=== Section Start ===

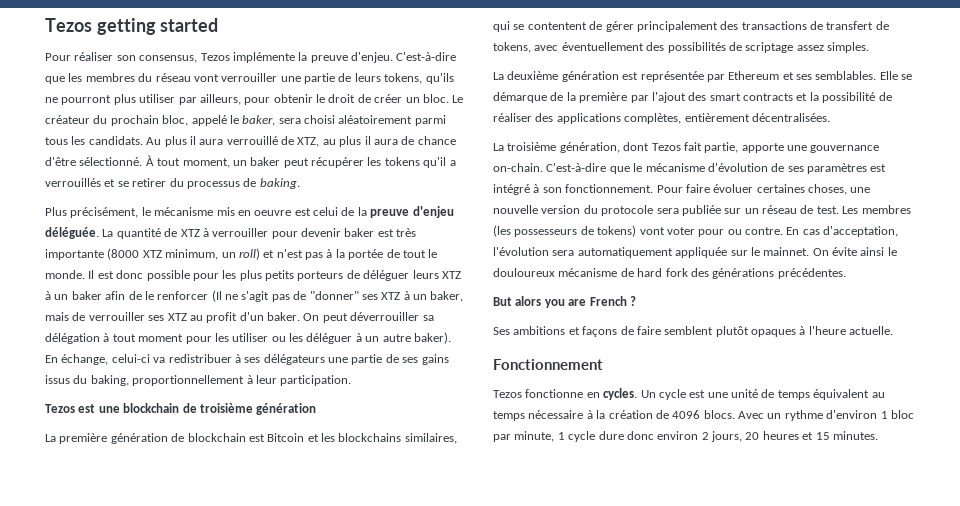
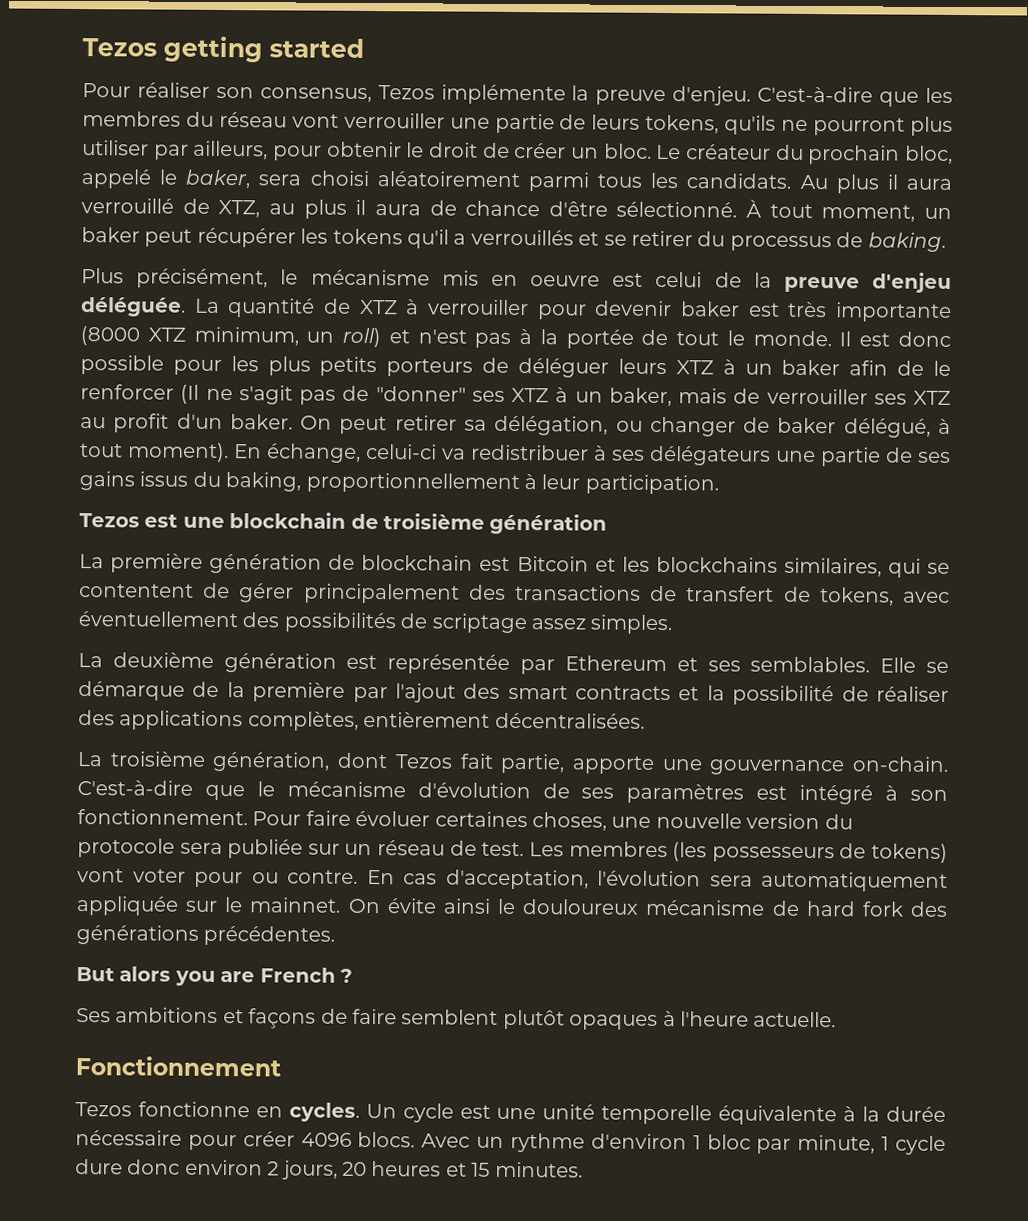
[350,312,434,321] [45,332,451,344] déverrouiller sa délégation à tout moment pour les utiliser ou les déléguer à un autre baker). -> [394,415,952,438] [80,442,229,463] retirer sa délégation, ou changer de baker délégué, à tout moment).
[761,389,885,400] [493,410,669,421] de temps équivalent au temps nécessaire à la création de -> [601,1104,946,1126] [75,1130,295,1151] temporelle équivalente à la durée nécessaire pour créer

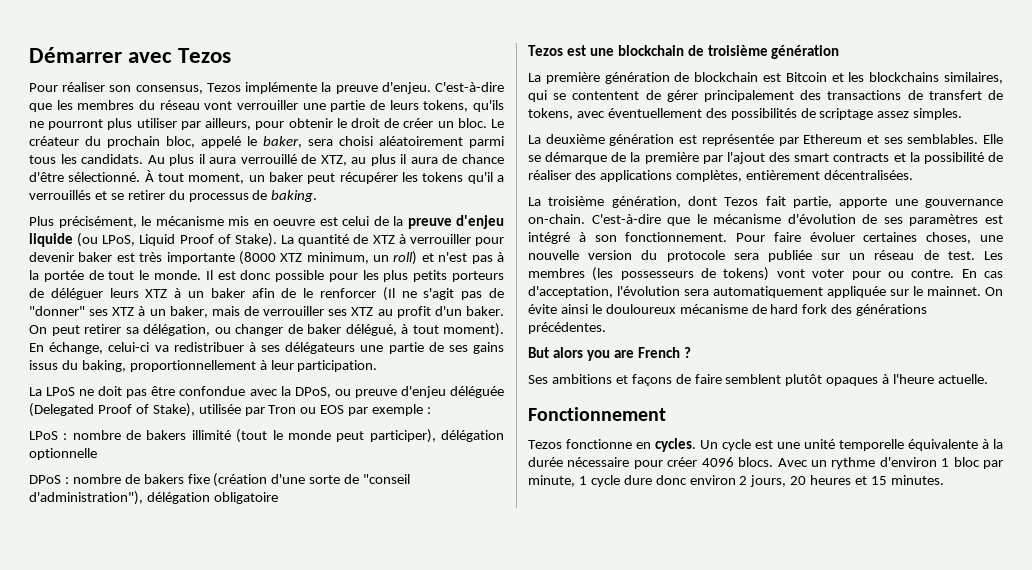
[82,35,364,63] Tezos getting started -> [29,47,232,63] Démarrer avec Tezos
[80,297,186,317] déléguée. -> [29,233,277,247] liquide (ou LPoS, Liquid Proof of Stake).
(719, 484) none -> [29,386,505,398] [29,403,432,417] [29,429,505,443] [29,448,97,460] [29,473,411,487] [29,491,278,505] // La LPoS ne doit pas être confondue avec la DPoS, ou preuve d'enjeu déléguée (Delegated Proof of Stake), utilisée par Tron ou EOS par exemple : // LPoS : nombre de bakers illimité (tout le monde peut participer), délégation optionnelle // DPoS : nombre de bakers fixe (création d'une sorte de "conseil d'administration"), délégation obligatoire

=== Section End ===

◆ Work required: Look over the material above and report each line holding "pour".

◆ Output of the exercise:
[350,312,434,321] [45,332,451,344] déverrouiller sa délégation à tout moment pour les utiliser ou les déléguer à un autre baker). -> [394,415,952,438] [80,442,229,463] retirer sa délégation, ou changer de baker délégué, à tout moment).
[761,389,885,400] [493,410,669,421] de temps équivalent au temps nécessaire à la création de -> [601,1104,946,1126] [75,1130,295,1151] temporelle équivalente à la durée nécessaire pour créer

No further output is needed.